Work task — Among the entries that follow, how many lines contain the string "round"? Answer with that number only.

Data shown —

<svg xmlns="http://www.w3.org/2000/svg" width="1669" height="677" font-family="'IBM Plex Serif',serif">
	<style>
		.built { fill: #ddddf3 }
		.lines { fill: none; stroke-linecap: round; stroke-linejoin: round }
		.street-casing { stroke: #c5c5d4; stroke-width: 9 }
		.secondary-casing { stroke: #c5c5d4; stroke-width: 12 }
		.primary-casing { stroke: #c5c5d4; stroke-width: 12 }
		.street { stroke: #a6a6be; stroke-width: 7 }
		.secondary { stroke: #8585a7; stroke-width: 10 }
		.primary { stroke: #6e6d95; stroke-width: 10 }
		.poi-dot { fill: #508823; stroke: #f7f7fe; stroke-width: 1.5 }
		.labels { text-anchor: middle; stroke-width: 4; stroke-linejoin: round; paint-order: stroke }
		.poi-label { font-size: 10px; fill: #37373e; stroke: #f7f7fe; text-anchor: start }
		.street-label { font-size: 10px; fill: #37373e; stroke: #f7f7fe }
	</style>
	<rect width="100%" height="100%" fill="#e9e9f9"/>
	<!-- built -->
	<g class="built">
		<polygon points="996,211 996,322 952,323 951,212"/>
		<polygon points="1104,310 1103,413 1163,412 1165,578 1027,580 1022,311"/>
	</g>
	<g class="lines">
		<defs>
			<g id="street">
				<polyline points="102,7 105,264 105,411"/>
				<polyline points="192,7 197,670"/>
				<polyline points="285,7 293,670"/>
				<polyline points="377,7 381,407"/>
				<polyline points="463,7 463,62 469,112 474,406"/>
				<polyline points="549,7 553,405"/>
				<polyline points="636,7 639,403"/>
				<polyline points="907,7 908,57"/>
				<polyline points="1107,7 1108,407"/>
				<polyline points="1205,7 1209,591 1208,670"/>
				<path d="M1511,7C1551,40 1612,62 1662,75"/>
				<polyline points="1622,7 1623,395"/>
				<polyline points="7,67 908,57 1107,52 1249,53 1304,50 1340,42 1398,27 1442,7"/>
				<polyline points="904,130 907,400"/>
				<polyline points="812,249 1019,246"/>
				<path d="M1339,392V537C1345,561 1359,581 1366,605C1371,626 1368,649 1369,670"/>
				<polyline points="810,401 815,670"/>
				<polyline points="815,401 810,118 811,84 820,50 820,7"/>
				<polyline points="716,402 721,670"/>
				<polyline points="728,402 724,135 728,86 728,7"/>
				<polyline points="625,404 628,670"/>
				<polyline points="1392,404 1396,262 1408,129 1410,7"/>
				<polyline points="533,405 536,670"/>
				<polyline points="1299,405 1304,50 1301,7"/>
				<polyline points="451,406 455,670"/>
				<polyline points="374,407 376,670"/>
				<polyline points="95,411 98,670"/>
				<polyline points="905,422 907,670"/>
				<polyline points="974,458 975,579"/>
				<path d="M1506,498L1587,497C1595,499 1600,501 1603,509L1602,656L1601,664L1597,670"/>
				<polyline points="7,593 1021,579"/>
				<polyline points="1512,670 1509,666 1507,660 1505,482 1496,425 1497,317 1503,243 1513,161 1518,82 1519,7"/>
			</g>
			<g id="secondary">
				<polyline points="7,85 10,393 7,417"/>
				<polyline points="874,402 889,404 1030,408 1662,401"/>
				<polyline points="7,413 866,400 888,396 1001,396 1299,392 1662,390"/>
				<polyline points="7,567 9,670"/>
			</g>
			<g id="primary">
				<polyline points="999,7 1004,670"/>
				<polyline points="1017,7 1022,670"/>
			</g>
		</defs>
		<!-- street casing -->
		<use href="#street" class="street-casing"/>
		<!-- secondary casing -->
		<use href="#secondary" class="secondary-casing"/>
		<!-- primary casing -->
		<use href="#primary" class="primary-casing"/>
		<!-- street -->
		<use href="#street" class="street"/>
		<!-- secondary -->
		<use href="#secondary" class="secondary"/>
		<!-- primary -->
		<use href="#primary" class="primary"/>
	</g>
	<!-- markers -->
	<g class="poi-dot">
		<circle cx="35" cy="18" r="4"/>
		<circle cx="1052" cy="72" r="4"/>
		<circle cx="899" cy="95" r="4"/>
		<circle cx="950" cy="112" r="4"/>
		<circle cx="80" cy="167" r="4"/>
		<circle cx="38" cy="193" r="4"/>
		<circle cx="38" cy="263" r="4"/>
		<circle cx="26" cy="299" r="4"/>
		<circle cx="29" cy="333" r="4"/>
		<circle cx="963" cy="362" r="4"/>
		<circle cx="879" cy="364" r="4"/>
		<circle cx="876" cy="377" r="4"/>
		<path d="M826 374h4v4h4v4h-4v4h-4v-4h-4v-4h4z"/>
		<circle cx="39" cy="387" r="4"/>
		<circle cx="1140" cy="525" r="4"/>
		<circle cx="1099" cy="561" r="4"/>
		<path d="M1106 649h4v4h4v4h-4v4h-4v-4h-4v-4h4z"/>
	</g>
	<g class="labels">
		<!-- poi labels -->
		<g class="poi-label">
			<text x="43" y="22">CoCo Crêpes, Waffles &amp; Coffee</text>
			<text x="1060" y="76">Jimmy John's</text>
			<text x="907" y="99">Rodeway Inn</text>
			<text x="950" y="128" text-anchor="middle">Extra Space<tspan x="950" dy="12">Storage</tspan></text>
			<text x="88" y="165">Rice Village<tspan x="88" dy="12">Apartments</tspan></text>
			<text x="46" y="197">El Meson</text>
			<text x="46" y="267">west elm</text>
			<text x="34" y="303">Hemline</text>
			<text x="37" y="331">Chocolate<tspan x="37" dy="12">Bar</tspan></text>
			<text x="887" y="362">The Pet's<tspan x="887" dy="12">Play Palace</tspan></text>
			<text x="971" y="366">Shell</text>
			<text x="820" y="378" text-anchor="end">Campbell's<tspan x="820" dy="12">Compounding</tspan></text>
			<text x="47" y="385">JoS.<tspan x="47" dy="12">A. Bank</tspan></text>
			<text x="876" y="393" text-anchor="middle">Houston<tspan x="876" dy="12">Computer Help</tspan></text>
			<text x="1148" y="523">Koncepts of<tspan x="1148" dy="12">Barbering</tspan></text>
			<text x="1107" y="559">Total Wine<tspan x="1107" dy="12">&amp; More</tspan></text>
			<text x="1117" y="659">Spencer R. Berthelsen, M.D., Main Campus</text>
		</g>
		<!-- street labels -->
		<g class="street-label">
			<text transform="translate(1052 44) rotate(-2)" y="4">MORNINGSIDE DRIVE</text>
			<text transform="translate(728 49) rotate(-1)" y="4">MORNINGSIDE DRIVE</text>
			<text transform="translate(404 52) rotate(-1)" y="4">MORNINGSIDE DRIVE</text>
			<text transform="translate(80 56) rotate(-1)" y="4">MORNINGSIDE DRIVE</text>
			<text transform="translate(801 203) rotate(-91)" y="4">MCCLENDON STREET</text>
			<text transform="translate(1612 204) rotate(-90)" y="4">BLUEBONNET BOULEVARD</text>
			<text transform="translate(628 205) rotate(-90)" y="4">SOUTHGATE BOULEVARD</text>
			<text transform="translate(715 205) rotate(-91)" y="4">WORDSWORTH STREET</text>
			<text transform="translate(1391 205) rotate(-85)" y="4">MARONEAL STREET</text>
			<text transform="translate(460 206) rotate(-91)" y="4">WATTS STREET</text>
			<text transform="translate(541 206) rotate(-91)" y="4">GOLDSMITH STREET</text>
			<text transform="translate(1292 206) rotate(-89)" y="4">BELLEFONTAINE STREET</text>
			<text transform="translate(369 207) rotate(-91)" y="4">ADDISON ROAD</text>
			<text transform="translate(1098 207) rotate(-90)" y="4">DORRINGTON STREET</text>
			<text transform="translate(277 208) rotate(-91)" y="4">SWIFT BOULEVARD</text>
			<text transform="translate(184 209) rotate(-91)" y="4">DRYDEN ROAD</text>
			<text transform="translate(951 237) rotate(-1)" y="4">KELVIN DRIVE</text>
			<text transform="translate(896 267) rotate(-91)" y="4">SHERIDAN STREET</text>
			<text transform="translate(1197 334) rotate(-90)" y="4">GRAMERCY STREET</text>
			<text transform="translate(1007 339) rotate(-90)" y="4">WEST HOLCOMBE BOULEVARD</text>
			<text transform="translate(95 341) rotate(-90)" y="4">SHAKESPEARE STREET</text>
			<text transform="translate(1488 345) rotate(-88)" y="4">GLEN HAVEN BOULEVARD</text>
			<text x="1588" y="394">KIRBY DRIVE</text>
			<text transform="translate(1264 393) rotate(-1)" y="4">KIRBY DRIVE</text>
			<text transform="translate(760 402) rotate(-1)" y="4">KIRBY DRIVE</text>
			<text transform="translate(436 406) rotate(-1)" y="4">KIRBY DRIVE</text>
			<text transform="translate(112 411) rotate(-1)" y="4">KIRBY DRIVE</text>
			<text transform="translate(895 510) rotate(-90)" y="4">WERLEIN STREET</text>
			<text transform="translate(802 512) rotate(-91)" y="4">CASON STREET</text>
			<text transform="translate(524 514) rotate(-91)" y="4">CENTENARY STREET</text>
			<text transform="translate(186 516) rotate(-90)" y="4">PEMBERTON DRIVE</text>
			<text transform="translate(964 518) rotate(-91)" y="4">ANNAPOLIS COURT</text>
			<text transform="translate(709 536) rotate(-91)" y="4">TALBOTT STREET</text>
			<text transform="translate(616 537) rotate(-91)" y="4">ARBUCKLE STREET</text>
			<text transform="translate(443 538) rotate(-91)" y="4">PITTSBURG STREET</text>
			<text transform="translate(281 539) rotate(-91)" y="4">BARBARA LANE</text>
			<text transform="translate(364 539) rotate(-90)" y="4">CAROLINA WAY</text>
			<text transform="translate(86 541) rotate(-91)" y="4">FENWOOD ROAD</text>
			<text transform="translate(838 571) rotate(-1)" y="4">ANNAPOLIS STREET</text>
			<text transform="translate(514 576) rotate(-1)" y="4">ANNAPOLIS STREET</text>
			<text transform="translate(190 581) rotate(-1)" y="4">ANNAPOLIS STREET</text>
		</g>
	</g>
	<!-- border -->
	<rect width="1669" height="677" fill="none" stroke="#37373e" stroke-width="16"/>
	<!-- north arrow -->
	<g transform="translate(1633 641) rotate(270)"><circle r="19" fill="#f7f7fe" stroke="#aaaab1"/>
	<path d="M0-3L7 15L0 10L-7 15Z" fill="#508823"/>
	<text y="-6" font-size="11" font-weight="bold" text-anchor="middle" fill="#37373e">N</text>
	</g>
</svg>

Response for this exercise — 2